=== What to do ===
Please update the lines in the records from the line with "Sometimes one Redis" up to and including the line with "Another solution can" by replacing "filesystem" with "file system", changing nothing else. Return only those lines.

(Extracted material begins)

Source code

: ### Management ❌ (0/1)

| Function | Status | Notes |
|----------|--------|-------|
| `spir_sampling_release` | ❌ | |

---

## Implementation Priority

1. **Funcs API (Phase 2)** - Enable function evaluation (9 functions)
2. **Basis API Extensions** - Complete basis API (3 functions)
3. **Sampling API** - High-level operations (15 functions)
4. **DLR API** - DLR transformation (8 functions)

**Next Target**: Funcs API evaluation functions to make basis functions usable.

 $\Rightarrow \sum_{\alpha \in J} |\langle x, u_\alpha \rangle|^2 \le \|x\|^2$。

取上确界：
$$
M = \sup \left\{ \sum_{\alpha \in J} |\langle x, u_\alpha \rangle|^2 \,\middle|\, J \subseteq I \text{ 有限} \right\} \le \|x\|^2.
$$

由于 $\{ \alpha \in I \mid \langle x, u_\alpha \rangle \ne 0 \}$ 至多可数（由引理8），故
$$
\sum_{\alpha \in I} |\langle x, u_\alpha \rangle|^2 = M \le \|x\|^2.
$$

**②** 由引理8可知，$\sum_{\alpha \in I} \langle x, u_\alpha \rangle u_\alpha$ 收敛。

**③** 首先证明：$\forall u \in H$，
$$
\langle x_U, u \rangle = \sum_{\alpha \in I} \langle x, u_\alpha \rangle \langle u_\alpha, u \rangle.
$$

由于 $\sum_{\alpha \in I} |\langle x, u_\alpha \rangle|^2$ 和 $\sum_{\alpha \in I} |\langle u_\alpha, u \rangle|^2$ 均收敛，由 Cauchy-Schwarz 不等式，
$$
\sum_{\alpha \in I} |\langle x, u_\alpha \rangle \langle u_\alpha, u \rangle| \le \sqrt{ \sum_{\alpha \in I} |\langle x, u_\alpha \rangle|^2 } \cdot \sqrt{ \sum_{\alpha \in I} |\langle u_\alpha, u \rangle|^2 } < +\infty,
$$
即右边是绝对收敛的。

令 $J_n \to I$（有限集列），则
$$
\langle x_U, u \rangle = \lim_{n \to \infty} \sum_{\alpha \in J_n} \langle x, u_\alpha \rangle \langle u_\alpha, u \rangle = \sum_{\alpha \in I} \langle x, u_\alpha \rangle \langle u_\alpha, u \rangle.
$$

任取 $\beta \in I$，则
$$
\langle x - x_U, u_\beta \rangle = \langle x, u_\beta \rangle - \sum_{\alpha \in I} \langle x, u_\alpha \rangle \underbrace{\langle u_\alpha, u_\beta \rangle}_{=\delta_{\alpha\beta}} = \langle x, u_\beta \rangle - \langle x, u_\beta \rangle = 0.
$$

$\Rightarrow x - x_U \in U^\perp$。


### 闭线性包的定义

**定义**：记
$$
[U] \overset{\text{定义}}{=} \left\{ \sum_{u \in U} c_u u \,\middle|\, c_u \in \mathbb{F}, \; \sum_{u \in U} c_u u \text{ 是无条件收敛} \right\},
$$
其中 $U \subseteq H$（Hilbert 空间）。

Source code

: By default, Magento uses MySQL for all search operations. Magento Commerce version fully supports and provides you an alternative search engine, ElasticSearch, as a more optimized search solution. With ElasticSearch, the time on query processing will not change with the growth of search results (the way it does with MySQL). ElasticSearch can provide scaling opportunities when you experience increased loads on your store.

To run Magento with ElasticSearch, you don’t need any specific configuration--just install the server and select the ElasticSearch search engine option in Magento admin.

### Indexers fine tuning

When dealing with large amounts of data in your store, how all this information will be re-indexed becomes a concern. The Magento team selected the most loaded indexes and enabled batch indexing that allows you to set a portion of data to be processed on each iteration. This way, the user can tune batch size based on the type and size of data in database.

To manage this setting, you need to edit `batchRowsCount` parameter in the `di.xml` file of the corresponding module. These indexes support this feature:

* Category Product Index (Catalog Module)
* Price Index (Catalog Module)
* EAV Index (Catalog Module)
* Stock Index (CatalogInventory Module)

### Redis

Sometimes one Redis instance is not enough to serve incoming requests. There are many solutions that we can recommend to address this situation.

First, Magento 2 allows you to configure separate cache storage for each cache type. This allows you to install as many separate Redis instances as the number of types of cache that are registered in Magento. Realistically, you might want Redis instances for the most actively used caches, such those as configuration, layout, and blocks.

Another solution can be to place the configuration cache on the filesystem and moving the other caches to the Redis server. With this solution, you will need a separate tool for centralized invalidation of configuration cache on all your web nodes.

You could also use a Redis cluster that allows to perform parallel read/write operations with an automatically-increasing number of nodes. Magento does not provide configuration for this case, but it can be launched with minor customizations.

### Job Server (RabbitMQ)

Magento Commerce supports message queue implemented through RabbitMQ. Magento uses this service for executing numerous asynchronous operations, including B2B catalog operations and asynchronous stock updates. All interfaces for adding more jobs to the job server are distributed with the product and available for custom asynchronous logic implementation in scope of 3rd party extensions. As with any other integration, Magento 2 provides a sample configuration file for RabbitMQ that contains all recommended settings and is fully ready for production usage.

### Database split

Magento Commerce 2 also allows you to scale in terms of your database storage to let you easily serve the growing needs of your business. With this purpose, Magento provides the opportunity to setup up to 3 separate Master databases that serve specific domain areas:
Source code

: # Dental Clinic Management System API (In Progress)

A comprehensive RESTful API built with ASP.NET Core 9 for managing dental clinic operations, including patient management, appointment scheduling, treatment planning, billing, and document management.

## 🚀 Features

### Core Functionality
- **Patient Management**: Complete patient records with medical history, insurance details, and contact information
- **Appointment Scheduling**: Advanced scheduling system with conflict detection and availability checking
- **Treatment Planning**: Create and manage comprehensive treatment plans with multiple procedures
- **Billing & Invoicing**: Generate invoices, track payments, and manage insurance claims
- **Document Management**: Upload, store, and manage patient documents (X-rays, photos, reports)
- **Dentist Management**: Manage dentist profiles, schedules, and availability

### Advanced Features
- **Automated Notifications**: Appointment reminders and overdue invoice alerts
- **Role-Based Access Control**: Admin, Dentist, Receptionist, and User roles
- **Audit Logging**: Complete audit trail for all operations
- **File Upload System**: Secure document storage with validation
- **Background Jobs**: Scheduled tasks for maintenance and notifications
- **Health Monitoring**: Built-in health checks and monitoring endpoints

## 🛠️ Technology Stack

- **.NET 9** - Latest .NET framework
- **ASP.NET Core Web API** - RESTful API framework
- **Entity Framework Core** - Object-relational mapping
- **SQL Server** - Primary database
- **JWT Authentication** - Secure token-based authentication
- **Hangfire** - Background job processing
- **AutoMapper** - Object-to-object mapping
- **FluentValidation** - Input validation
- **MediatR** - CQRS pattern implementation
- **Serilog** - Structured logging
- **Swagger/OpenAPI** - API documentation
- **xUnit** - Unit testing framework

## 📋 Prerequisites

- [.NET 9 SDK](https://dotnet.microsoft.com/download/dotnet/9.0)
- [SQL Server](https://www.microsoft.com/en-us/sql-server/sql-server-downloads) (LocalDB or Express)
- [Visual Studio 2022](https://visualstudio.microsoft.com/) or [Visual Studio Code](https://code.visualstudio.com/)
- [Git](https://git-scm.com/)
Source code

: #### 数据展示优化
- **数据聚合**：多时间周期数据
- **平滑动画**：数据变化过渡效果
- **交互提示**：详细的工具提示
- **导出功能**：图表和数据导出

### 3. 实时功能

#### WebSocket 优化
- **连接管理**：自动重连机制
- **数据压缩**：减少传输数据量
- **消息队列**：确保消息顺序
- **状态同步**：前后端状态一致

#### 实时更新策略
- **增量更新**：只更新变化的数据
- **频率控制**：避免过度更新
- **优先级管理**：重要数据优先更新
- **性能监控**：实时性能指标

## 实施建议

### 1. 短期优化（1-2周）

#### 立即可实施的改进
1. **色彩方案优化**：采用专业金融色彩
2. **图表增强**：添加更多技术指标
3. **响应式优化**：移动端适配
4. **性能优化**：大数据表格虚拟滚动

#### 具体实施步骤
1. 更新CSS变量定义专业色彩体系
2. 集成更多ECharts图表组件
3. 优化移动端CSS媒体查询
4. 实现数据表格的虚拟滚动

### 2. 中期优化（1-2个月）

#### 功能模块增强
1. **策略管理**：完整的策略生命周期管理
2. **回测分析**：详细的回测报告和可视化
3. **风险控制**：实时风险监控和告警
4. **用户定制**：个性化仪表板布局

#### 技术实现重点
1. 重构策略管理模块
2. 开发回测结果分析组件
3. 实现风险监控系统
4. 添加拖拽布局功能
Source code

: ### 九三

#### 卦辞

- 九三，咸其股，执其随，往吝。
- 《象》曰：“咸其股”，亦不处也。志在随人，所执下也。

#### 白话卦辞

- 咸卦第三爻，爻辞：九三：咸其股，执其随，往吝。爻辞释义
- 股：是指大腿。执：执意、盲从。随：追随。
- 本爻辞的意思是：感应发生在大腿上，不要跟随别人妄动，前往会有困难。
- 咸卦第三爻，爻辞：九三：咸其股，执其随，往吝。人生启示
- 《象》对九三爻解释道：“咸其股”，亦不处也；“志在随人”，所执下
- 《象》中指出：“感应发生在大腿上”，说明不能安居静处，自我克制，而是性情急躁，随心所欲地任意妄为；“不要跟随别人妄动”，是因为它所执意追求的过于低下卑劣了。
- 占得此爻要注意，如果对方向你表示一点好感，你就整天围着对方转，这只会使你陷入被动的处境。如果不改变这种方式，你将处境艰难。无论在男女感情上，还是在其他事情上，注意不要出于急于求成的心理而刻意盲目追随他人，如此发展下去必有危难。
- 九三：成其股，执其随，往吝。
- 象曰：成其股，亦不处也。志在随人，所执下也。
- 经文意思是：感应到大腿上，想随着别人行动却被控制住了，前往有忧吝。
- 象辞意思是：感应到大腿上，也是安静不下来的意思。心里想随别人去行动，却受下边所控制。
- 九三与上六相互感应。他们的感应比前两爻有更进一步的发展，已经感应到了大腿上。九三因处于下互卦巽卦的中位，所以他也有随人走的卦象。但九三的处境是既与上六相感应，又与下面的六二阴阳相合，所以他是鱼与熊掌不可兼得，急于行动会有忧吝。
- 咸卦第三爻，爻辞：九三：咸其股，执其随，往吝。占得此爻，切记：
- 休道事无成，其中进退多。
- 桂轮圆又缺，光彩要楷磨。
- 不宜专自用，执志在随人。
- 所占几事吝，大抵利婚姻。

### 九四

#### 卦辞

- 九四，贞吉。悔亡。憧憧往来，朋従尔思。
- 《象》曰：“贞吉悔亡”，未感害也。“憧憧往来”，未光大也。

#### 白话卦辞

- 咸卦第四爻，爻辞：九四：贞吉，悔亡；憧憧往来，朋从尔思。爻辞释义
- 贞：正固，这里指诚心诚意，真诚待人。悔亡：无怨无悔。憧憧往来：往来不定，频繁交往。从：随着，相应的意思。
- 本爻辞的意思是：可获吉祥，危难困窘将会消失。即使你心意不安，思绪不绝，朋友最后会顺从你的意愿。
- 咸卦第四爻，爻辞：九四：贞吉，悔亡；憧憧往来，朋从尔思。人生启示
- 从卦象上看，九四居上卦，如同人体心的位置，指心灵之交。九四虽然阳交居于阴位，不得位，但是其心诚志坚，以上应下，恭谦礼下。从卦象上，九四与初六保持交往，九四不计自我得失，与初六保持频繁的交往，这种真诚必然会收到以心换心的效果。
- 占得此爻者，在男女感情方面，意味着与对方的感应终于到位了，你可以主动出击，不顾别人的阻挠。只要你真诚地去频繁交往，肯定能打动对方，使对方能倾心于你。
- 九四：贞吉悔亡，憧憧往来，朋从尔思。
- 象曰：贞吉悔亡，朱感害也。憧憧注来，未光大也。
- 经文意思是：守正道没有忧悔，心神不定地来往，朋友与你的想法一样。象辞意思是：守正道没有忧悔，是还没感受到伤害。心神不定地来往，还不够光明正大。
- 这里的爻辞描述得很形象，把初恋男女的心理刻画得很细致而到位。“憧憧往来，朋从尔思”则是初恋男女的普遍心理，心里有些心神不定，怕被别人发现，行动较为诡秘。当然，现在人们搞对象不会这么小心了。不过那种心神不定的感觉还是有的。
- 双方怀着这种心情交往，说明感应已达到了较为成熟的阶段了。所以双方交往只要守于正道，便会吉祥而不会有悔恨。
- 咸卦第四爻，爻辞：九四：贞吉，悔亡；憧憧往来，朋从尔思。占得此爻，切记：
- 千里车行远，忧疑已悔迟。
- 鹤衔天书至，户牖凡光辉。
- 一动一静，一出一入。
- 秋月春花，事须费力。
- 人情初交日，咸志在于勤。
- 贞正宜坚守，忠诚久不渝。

(Extracted material ends)

=== Result of this task ===
Sometimes one Redis instance is not enough to serve incoming requests. There are many solutions that we can recommend to address this situation.

First, Magento 2 allows you to configure separate cache storage for each cache type. This allows you to install as many separate Redis instances as the number of types of cache that are registered in Magento. Realistically, you might want Redis instances for the most actively used caches, such those as configuration, layout, and blocks.

Another solution can be to place the configuration cache on the file system and moving the other caches to the Redis server. With this solution, you will need a separate tool for centralized invalidation of configuration cache on all your web nodes.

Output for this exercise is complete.